Evaluation


Task 1 assessment: For assessing segmentation results of isolated structures, two metrics will be employed:

  • volumetric Dice similarity coefficients (DSC): calculates the similarity of prediction and ground truth by comparing the shared voxel volume relative to the total voxel volume, providing a global measure of segmentation accuracy.
  • Betti matching error in dimension 0: quantifies the discrepancies in the number and spatial arrangement of individual segments [1].
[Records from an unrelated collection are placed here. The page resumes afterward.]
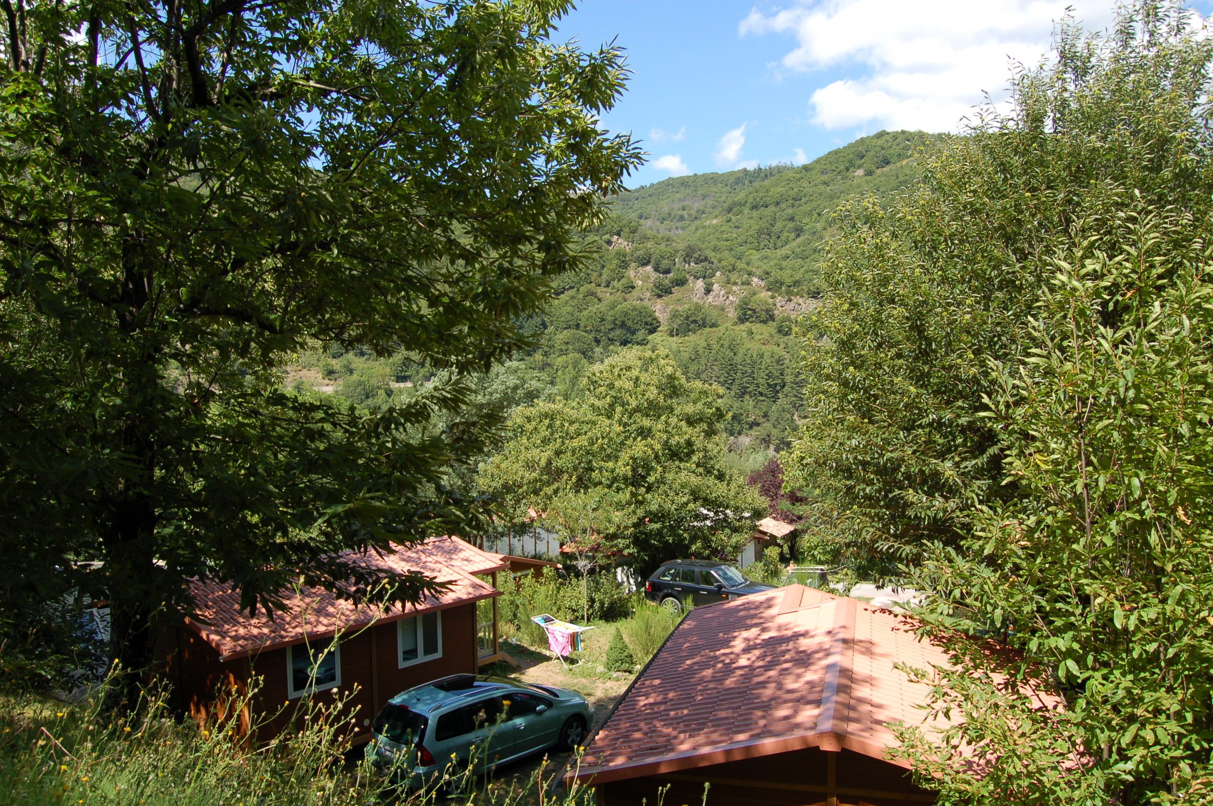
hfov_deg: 67.4
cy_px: 403
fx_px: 909
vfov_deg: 47.8
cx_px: 606
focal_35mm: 27
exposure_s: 1/250
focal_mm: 18
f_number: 8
Task 2 assessment: For assessing segmentation results of contiguous structures, four metrics will be employed:

  • volumetric Dice similarity coefficients (DSC)
  • Betti matching error [1]: evaluates how well the prediction matches the topological features of the ground truth, helping to identify whether the segmentation algorithm preserves the connectiveness and branching patterns of contiguous structures.
  • Centerline-Dice similarity coefficients (cIDice) [2]: evaluates the voxel-wise overlap of the central axis of contiguous structures, helping to assess how well the centerline of the predicted structure matches the centerline of the ground truth.
  • Hausdorff Distance 95% Percentile (HD95): measures the maximum distance between the surface points of prediction and that of ground truth, helping to identify how well the boundaries of the segmented structure align.
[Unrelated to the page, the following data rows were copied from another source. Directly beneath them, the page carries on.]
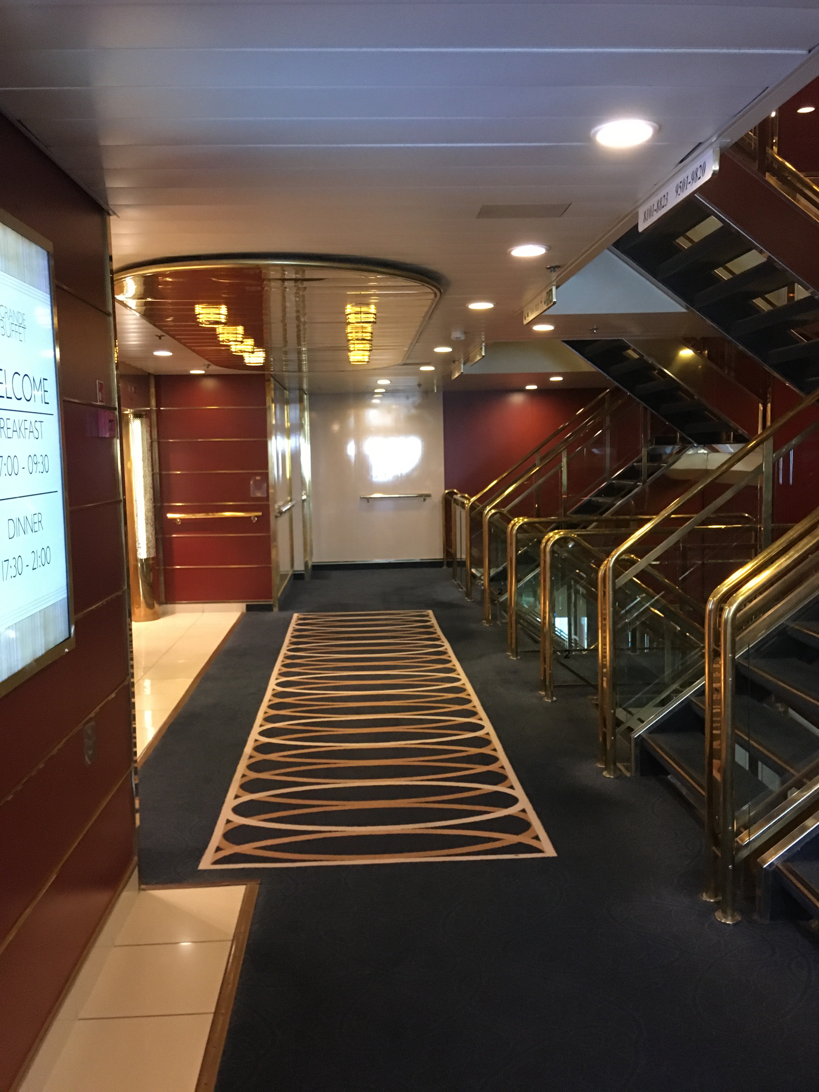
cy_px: 546
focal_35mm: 29
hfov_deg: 48.2
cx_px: 410
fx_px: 915
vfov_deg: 61.7
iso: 250
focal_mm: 4.15
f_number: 2.2
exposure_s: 1/17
Assessments are provided separately for each task. For every task, there are distinct evaluations for algorithms with and without SSL. The assessments of algorithms without SSL are included only as a reference to measure the improvement achieved through SSL.

[1] N. Stucki et al. Topologically faithful image segmentation via induced matching of persistence barcodes. In International Conference on Machine Learning, 2023, pp. 32698-32727.
[2] S. Shit et al. clDice - a novel topology-preserving loss function for tubular structure segmentation. In IEEE/CVF Conference on Computer Vision and Pattern Recognition, 2021, pp. 16555-16564.


Ranking


  • The final ranking will be determined based solely on the performance in the final test phase.

  • The ranking of a submitted algorithm is determined through the following process:

    • Compute the metric scores for each test case;
    • Calculate the average of the metric scores across all test cases for each individual metric;
    • Rank the averaged scores for each metric independently based on its specific optimization trend (lower is better for Betti matching error and HD95, while higher is better for the rest metrics);
    • Determine the overall ranking of the submitted algorithm by calculating the mean rank across all metrics;
    • If two or more algorithms have equal final ranks, the prize will be shared equally among them.
  • The top 3 or top 5 algorithms are determined for each task based on the assessment results of the algorithms with SSL.
  • We will employ bootstrapping and leave-one-out analyses to assess the robustness and stability of the rankings. The results will be presented during the in-person challenge event.